Trabalhador é resgatado de fazenda de Goiás em condição análoga à escravidão

João José de Jesus vivia sozinho, cuidando da propriedade e dos animais. Ele morava em uma casa de alvenaria precária, sem banheiro e sem água potável

Uma operação do Grupo Especial de Fiscalização Móvel (GEFM) do Ministério do Trabalho resultou no resgate de um trabalhador em condição análoga à escravidão e na regularização de outros três, que atuavam sem carteira assinada. As fiscalizações ocorreram entre os dias 31 de maio e 10 de junho em fazendas e empresas de extração de areia do Estado.

O trabalhador resgatado de condição análoga à escrava trabalhava em uma fazenda do município de Minaçu, no Norte do Estado. O local tinha 20 cabeças de gado e diversos animais domésticos. João José de Jesus vivia sozinho, cuidando da propriedade e dos animais.
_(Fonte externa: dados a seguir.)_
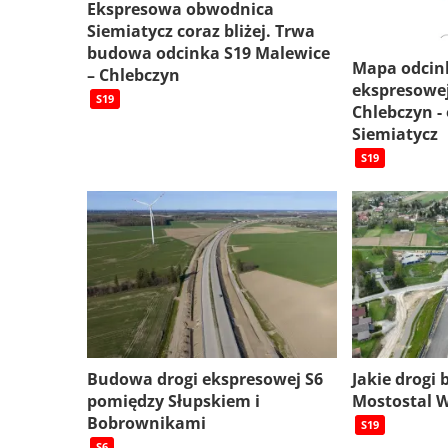
Ekspresowa obwodnica
Siemiatycz coraz bliżej. Trwa
budowa odcinka S19 Malewice
Mapa odcin
– Chlebczyn
ekspresowej
S19
Chlebczyn -
Siemiatycz
S19
Budowa drogi ekspresowej S6
Jakie drogi
pomiędzy Słupskiem i
Mostostal 
Bobrownikami
S19
S6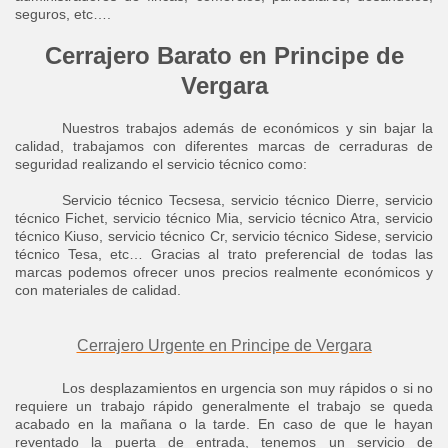
seguros, etc….
Cerrajero Barato en Principe de
Vergara
Nuestros trabajos además de económicos y sin bajar la
calidad, trabajamos con diferentes marcas de cerraduras de
seguridad realizando el servicio técnico como:
Servicio técnico Tecsesa, servicio técnico Dierre, servicio
técnico Fichet, servicio técnico Mia, servicio técnico Atra, servicio
técnico Kiuso, servicio técnico Cr, servicio técnico Sidese, servicio
técnico Tesa, etc… Gracias al trato preferencial de todas las
marcas podemos ofrecer unos precios realmente económicos y
con materiales de calidad.
Cerrajero Urgente en Principe de Vergara
Los desplazamientos en urgencia son muy rápidos o si no
requiere un trabajo rápido generalmente el trabajo se queda
acabado en la mañana o la tarde. En caso de que le hayan
reventado la puerta de entrada, tenemos un servicio de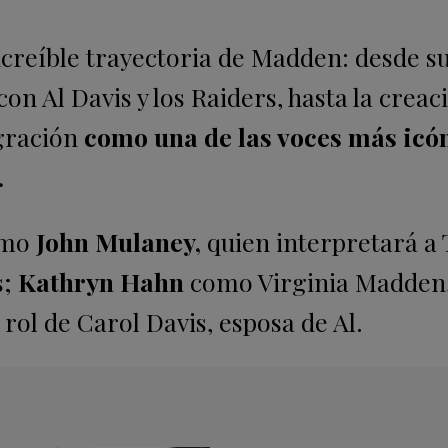
ncreíble trayectoria de Madden: desde s
n Al Davis y los Raiders, hasta la creac
gración
como una de las voces más icó
.
omo
John Mulaney,
quien interpretará a 
s;
Kathryn Hahn
como Virginia Madden
 rol de Carol Davis, esposa de Al.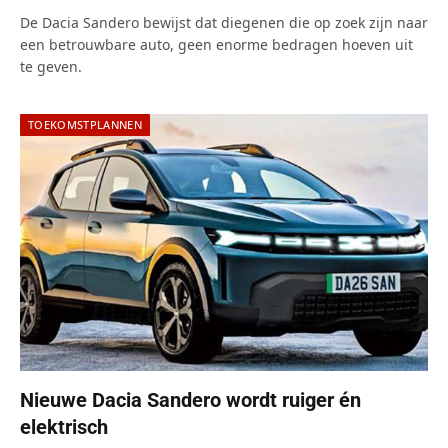
De Dacia Sandero bewijst dat diegenen die op zoek zijn naar
een betrouwbare auto, geen enorme bedragen hoeven uit
te geven.
TOEKOMSTPLANNEN
Nieuwe Dacia Sandero wordt ruiger én
elektrisch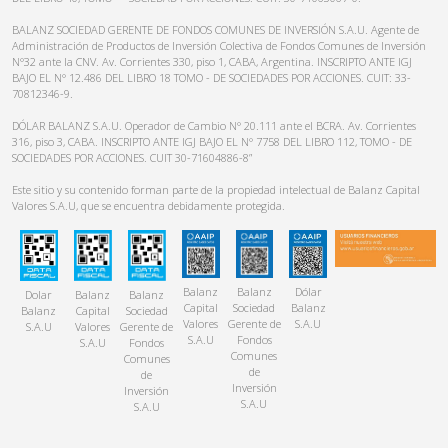
BALANZ SOCIEDAD GERENTE DE FONDOS COMUNES DE INVERSIÓN S.A.U. Agente de
Administración de Productos de Inversión Colectiva de Fondos Comunes de Inversión
N°32 ante la CNV. Av. Corrientes 330, piso 1, CABA, Argentina. INSCRIPTO ANTE IGJ
BAJO EL N° 12.486 DEL LIBRO 18 TOMO - DE SOCIEDADES POR ACCIONES. CUIT: 33-
70812346-9.
DÓLAR BALANZ S.A.U. Operador de Cambio N° 20.111 ante el BCRA. Av. Corrientes
316, piso 3, CABA. INSCRIPTO ANTE IGJ BAJO EL N° 7758 DEL LIBRO 112, TOMO - DE
SOCIEDADES POR ACCIONES. CUIT 30-71604886-8”
Este sitio y su contenido forman parte de la propiedad intelectual de Balanz Capital
Valores S.A.U, que se encuentra debidamente protegida.
Balanz
Balanz
Dólar
Dolar
Balanz
Balanz
Capital
Sociedad
Balanz
Balanz
Capital
Sociedad
Valores
Gerente de
S.A.U
S.A.U
Valores
Gerente de
S.A.U
Fondos
S.A.U
Fondos
Comunes
Comunes
de
de
Inversión
Inversión
S.A.U
S.A.U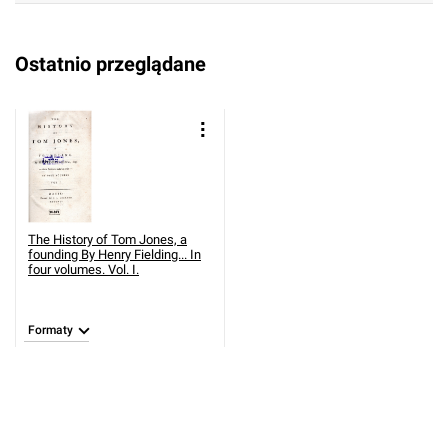
Ostatnio przeglądane
The History of Tom Jones, a
founding By Henry Fielding... In
four volumes. Vol. I.
Formaty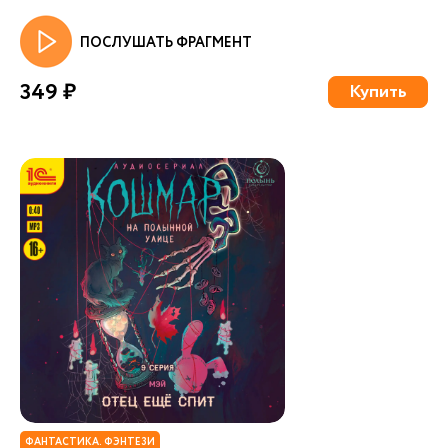
ПОСЛУШАТЬ ФРАГМЕНТ
349 ₽
Купить
ФАНТАСТИКА. ФЭНТЕЗИ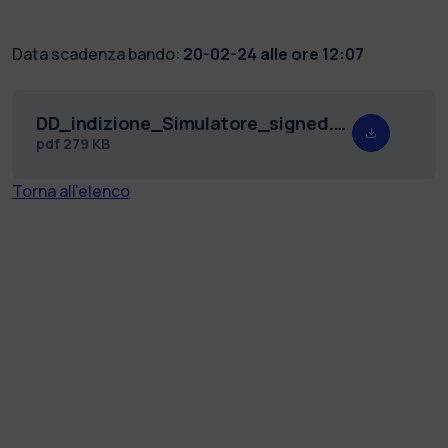
Data scadenza bando:
20-02-24 alle ore 12:07
DD_indizione_Simulatore_signed.pdf
pdf
279 KB
Torna all'elenco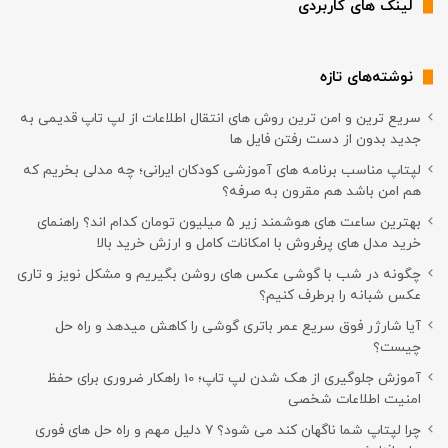
لینک های کاربردی
نوشته‌های تازه
سریع ترین و امن ترین روش های انتقال اطلاعات از لپ تاپ قدیمی به
جدید بدون از دست رفتن فایل ها
لپتاپ مناسب برنامه های آموزشی کودکان ایرانی؛ چه مدلی بخریم که
هم امن باشد هم مقرون به صرفه؟
بهترین ساعت های هوشمند زیر ۵ میلیون تومان کدام اند؟ راهنمای
خرید مدل های پرفروش با امکانات کامل و ارزش خرید بالا
چگونه در شب با گوشی عکس های روشن بگیریم و مشکل نویز و تاری
عکس شبانه را برطرف کنیم؟
آیا شارژر فوق سریع عمر باتری گوشی را کاهش میدهد و راه حل
چیست؟
آموزش جلوگیری از هک شدن لپ تاپ؛ 10 راهکار ضروری برای حفظ
امنیت اطلاعات شخصی
چرا لپتاپ شما ناگهان کند می شود؟ ۷ دلیل مهم و راه حل های فوری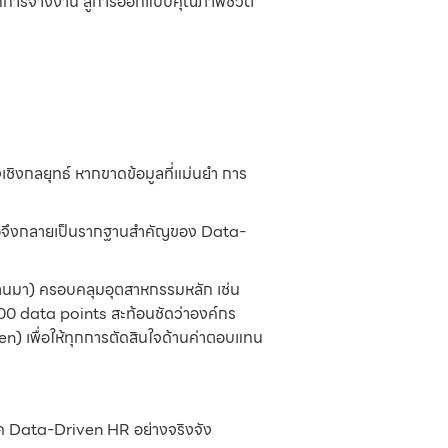
ารจ้างงาน สู่การออกแบบคุณภาพชีวิต
เชิงกลยุทธ์ หากขาดข้อมูลที่แม่นยำ การ
ถือจึงกลายเป็นรากฐานสำคัญของ Data-
่ผ่านมา) ครอบคลุมอุตสาหกรรมหลัก เช่น
 data points สะท้อนชัดว่าองค์กร
) เพื่อให้ทุกการตัดสินใจด้านค่าตอบแทน
ู่ยุค Data-Driven HR อย่างจริงจัง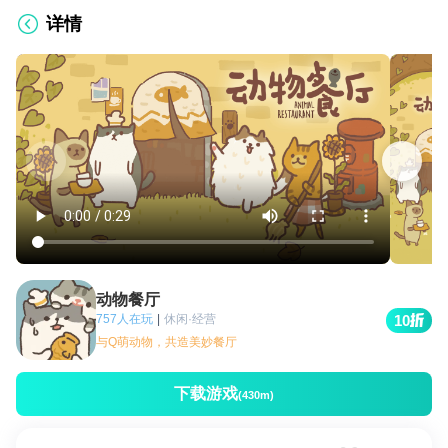
详情
动物餐厅
757人在玩
|
休闲·经营
10
与Q萌动物，共造美妙餐厅
下载游戏
(430m)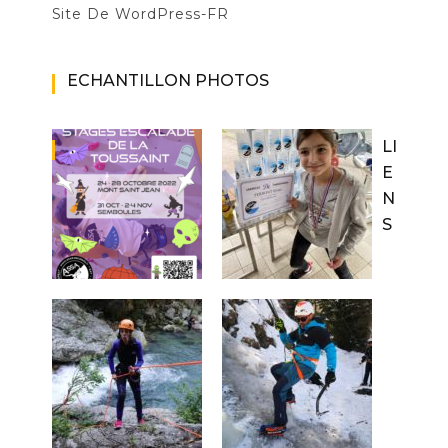
Site De WordPress-FR
ECHANTILLON PHOTOS
LI
E
N
S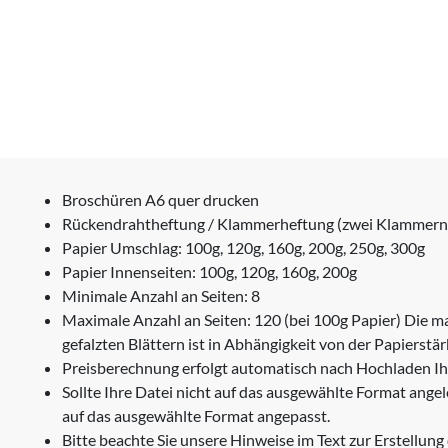
Broschüren A6 quer drucken
Rückendrahtheftung / Klammerheftung (zwei Klammern
Papier Umschlag: 100g, 120g, 160g, 200g, 250g, 300g
Papier Innenseiten: 100g, 120g, 160g, 200g
Minimale Anzahl an Seiten: 8
Maximale Anzahl an Seiten: 120 (bei 100g Papier) Die 
gefalzten Blättern ist in Abhängigkeit von der Papierstär
Preisberechnung erfolgt automatisch nach Hochladen Ih
Sollte Ihre Datei nicht auf das ausgewählte Format ange
auf das ausgewählte Format angepasst.
Bitte beachte Sie unsere Hinweise im Text zur Erstellung 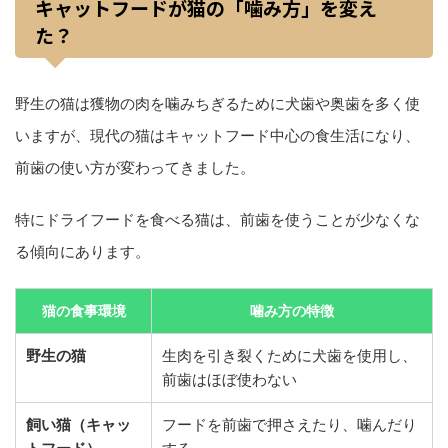
キャットフードが猫の「噛み方」を変え
た？
野生の猫は獲物の肉を噛みちぎるために犬歯や奥歯を多く使
いますが、現代の猫はキャットフード中心の食生活になり、
前歯の使い方が変わってきました。
特にドライフードを食べる猫は、前歯を使うことが少なくな
る傾向にあります。
猫の食事環境
噛み方の特徴
野生の猫
生肉を引き裂くために犬歯を使用し、
前歯はほぼ使わない
飼い猫（キャッ
フードを前歯で押さえたり、噛んだり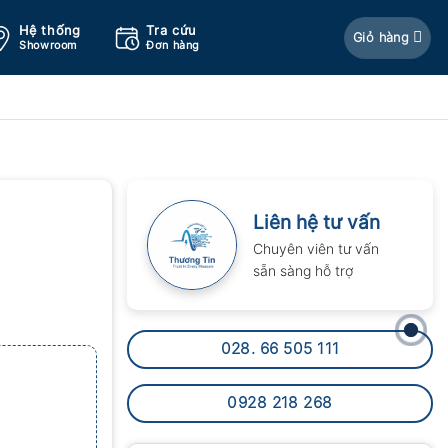
Hệ thống
Tra cứu
Giỏ hàng
Showroom
Đơn hàng
Liên hệ tư vấn
Chuyên viên tư vấn
sẵn sàng hỗ trợ
028. 66 505 111
0928 218 268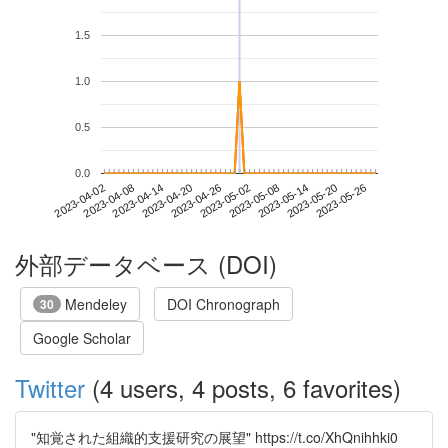
1.5
1.0
0.5
0.0
2023-05-20
2023-04-02
2023-04-20
2023-05-08
2023-05-26
2023-04-08
2023-04-26
2023-05-14
2023-04-14
2023-05-02
外部データベース (DOI)
Mendeley
DOI Chronograph
30
Google Scholar
Twitter
(4 users, 4 posts, 6 favorites)
"知覚された組織的支援研究の展望" https://t.co/XhQnihhki0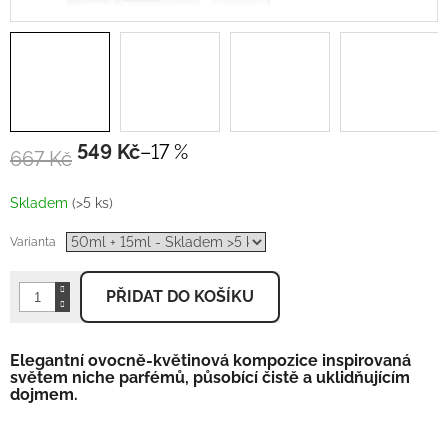
549 Kč
–17 %
667 Kč
Měrná
cena:
Skladem
(>5 ks)
Varianta
PŘIDAT DO KOŠÍKU
Elegantní ovocně-květinová kompozice inspirovaná
světem niche
parfémů, působící čistě a uklidňujícím
dojmem.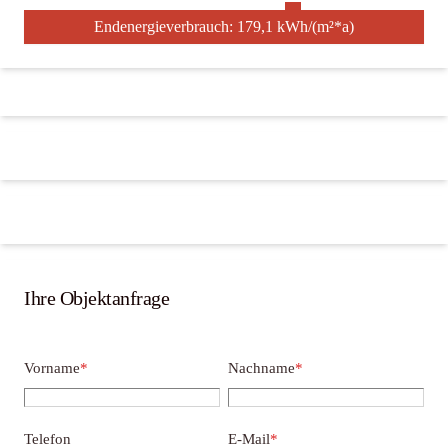
Endenergieverbrauch: 179,1 kWh/(m²*a)
Ihre Objektanfrage
Vorname
*
Nachname
*
Telefon
E-Mail
*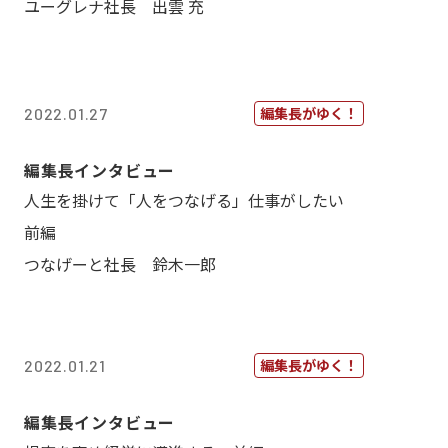
ユーグレナ社長 出雲 充
編集長がゆく！
2022.01.27
編集長インタビュー
人生を掛けて「人をつなげる」仕事がしたい
前編
つなげーと社長 鈴木一郎
編集長がゆく！
2022.01.21
編集長インタビュー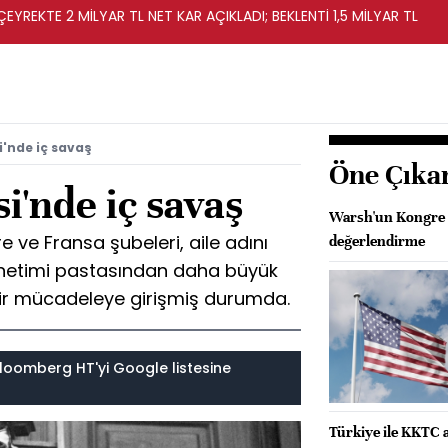
EYREKTE 2 MİLYAR TL NET KAR AÇIKLADI; BEKLENTİ 1,5 MİLYAR TL
i'nde iç savaş
Öne Çıka
i'nde iç savaş
Warsh'un Kongre 
e ve Fransa şubeleri, aile adını
değerlendirme
önetimi pastasından daha büyük
bir mücadeleye girişmiş durumda.
loomberg HT'yi Google listesine
Türkiye ile KKTC a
Ele morava em uma casa de alvenaria precária, sem banheiro e sem água potável.

Jesus também não tinha acesso aos direitos trabalhistas. Recebia quantias muito pequenas em dinheiro, mantimentos básicos para sobrevivência, além de cigarro e bebida alcoólica. Aos fiscais do Ministério do Trabalho relatou que não tinha a opção de deixar a fazenda e voltar à cidade de origem, no interior da Bahia, pois não tinha noção exata da localização, nem dinheiro, e o proprietário havia retido seus documentos.

O coordenador do GEFM, Marco Aurélio Peres, conta que o grupo de fiscalização retirou o trabalhador do local e o acomodou em um hotel na cidade. Depois disso, entrou em contato com o proprietário da fazenda que, após longa negociação, assinou a carteira de Jesus, devolveu seus documentos e pagou todos os direitos trabalhistas, os gastos com hospedagem e alimentação no hotel, e a passagem de volta para a Bahia. “Nós deixamos o trabalhador na rodoviária de Goiânia para voltar pra casa.”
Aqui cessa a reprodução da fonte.